Out of the 2800 types of craft villages, waste recycling craft villages are one of the prominent categories. They are newly established and mostly located in the North of Vietnam. They specialize in recycling various types of waste such as metal, paper, and plastic. The locals source raw materials such as plastics from junk buyers or waste pickers. The locals then transform them into plastic pellets that can be utilized to produce new materials. Besides plastics, these recycling craft villages also use metals obtained from out-of-date waste ships, boats, and motor cards as their main raw materials.
The self-regulatory nature of these villages is one of their notable aspects. Some operate on a self-employed basis while others are family-run or hire other workers. Each household focuses on a particular recycling type based on its specialization and capacity
Initially, the initiative was aimed to enhance employment opportunities through small-scale enterprises. The addition of craft villages exclusively for recycling has complemented the initial goal and also contributed towards waste management.

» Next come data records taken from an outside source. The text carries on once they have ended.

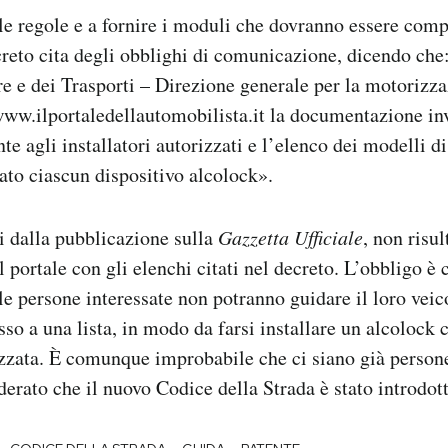
 le regole e a fornire i moduli che dovranno essere comp
decreto cita degli obblighi di comunicazione, dicendo che
ure e dei Trasporti – Direzione generale per la motorizz
 www.ilportaledellautomobilista.it la documentazione in
te agli installatori autorizzati e l’elenco dei modelli di
lato ciascun dispositivo alcolock».
i dalla pubblicazione sulla
Gazzetta Ufficiale
, non risu
 portale con gli elenchi citati nel decreto. L’obbligo 
 le persone interessate non potranno guidare il loro vei
o a una lista, in modo da farsi installare un alcolock c
izzata. È comunque improbabile che ci siano già person
derato che il nuovo Codice della Strada è stato introdot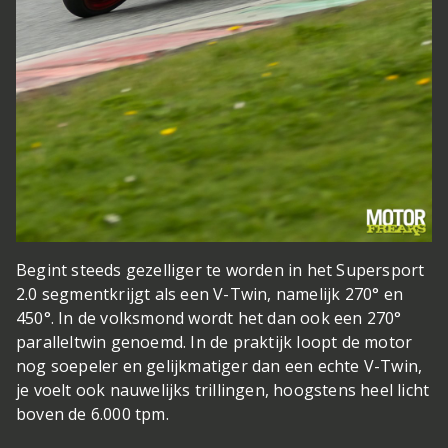
Begint steeds gezelliger te worden in het Supersport
2.0 segment
krijgt als een V-Twin, namelijk 270° en
450°. In de volksmond wordt het dan ook een 270°
paralleltwin genoemd. In de praktijk loopt de motor
nog soepeler en gelijkmatiger dan een echte V-Twin,
je voelt ook nauwelijks trillingen, hoogstens heel licht
boven de 6.000 tpm.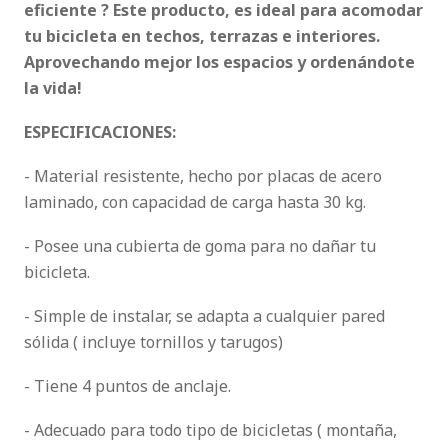
eficiente ? Este producto, es ideal para acomodar
tu bicicleta en techos, terrazas e interiores.
Aprovechando mejor los espacios y ordenándote
la vida!
ESPECIFICACIONES:
- Material resistente, hecho por placas de acero
laminado, con capacidad de carga hasta 30 kg.
- Posee una cubierta de goma para no dañar tu
bicicleta.
- Simple de instalar, se adapta a cualquier pared
sólida ( incluye tornillos y tarugos)
- Tiene 4 puntos de anclaje.
- Adecuado para todo tipo de bicicletas ( montaña,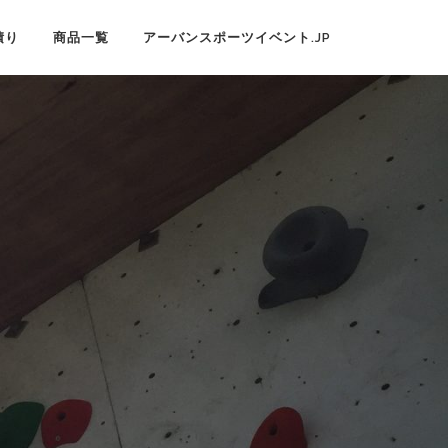
積り
商品一覧
アーバンスポーツイベント.JP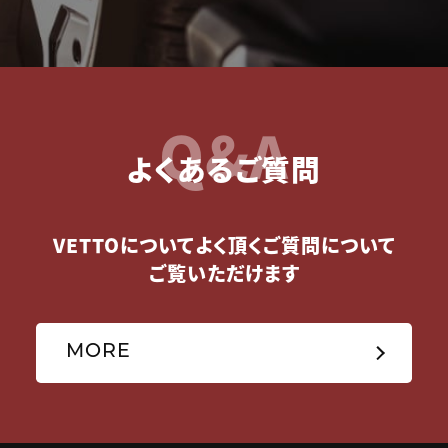
Q&A
よくあるご質問
VETTOについてよく頂くご質問について
ご覧いただけます
MORE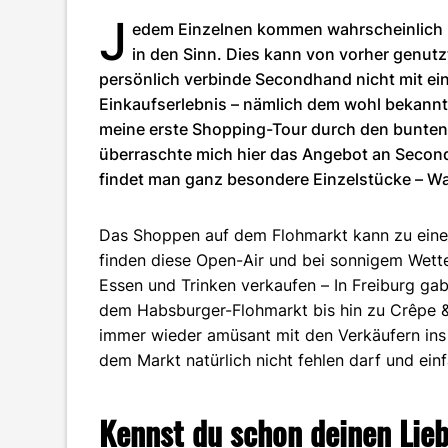
J
edem Einzelnen kommen wahrscheinlich 
in den Sinn. Dies kann von vorher genutz
persönlich verbinde Secondhand nicht mit e
Einkaufserlebnis – nämlich dem wohl bekannte
meine erste Shopping-Tour durch den bunten
überraschte mich hier das Angebot an Secondh
findet man ganz besondere Einzelstücke – W
Das Shoppen auf dem Flohmarkt kann zu einem
finden diese Open-Air und bei sonnigem Wetter
Essen und Trinken verkaufen – In Freiburg g
dem Habsburger-Flohmarkt bis hin zu Crêpe &
immer wieder amüsant mit den Verkäufern in
dem Markt natürlich nicht fehlen darf und ei
Kennst du schon deinen Lie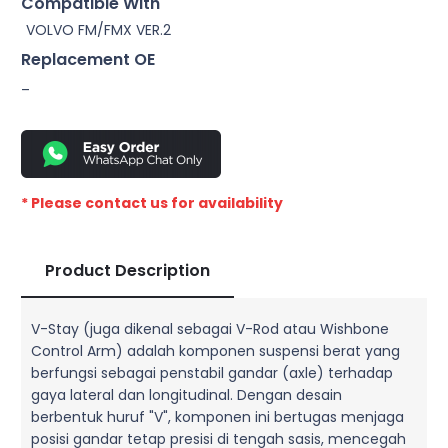
Compatible With
VOLVO FM/FMX VER.2
Replacement OE
–
* Please contact us for availability
Product Description
V-Stay (juga dikenal sebagai V-Rod atau Wishbone
Control Arm) adalah komponen suspensi berat yang
berfungsi sebagai penstabil gandar (axle) terhadap
gaya lateral dan longitudinal. Dengan desain
berbentuk huruf "V", komponen ini bertugas menjaga
posisi gandar tetap presisi di tengah sasis, mencegah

A national survey revealed that such craft villages helped recycle about one million tons of metals per annum. In one of the recycling craft villages, Trieu Khuc, there are about 77 businesses and 300 people engaged in recycling which helps generate employment. Another village with 600 people employed in the recycling industry annually produces 5000 tons of products that are sold to factories in the capital or exported to China. Another craft village that recycles plastic earns a monthly revenue of USD 21, 581.
The benefits accrued by local communities from craft villages have increased the scale of craft production. However, the lack of sufficient investment in infrastructure means that waste management arising from the production process itself has become a challenge. For example, waste recycling processes such as metal recycling with high consumption of coal have caused air pollution. Further, residues generated from paper and plastic recycling alone make up five to ten percent of the waste that is left untreated. Hence, such mismanaged recycling processes have raised environmental and health concerns for the community.
It is important that an effective coordination mechanism is developed with the local government. The craft villages must be supported with the required investments to upgrade their recycling processes. Further, since the development of craft villages is supported by national-level policy, such policies can also mandate the use of efficient infrastructures and recycling processes that minimize waste.
The recycling craft villages are exemplary models of waste management. Their enterprising and innovative nature through the initiation and autonomy of local communities contribute to socio-economic and environmental development. Their operational modality is not complex and can be easily replicated at local levels. However, government support, investments, and timely training are integral to making their working processes efficient and scalable.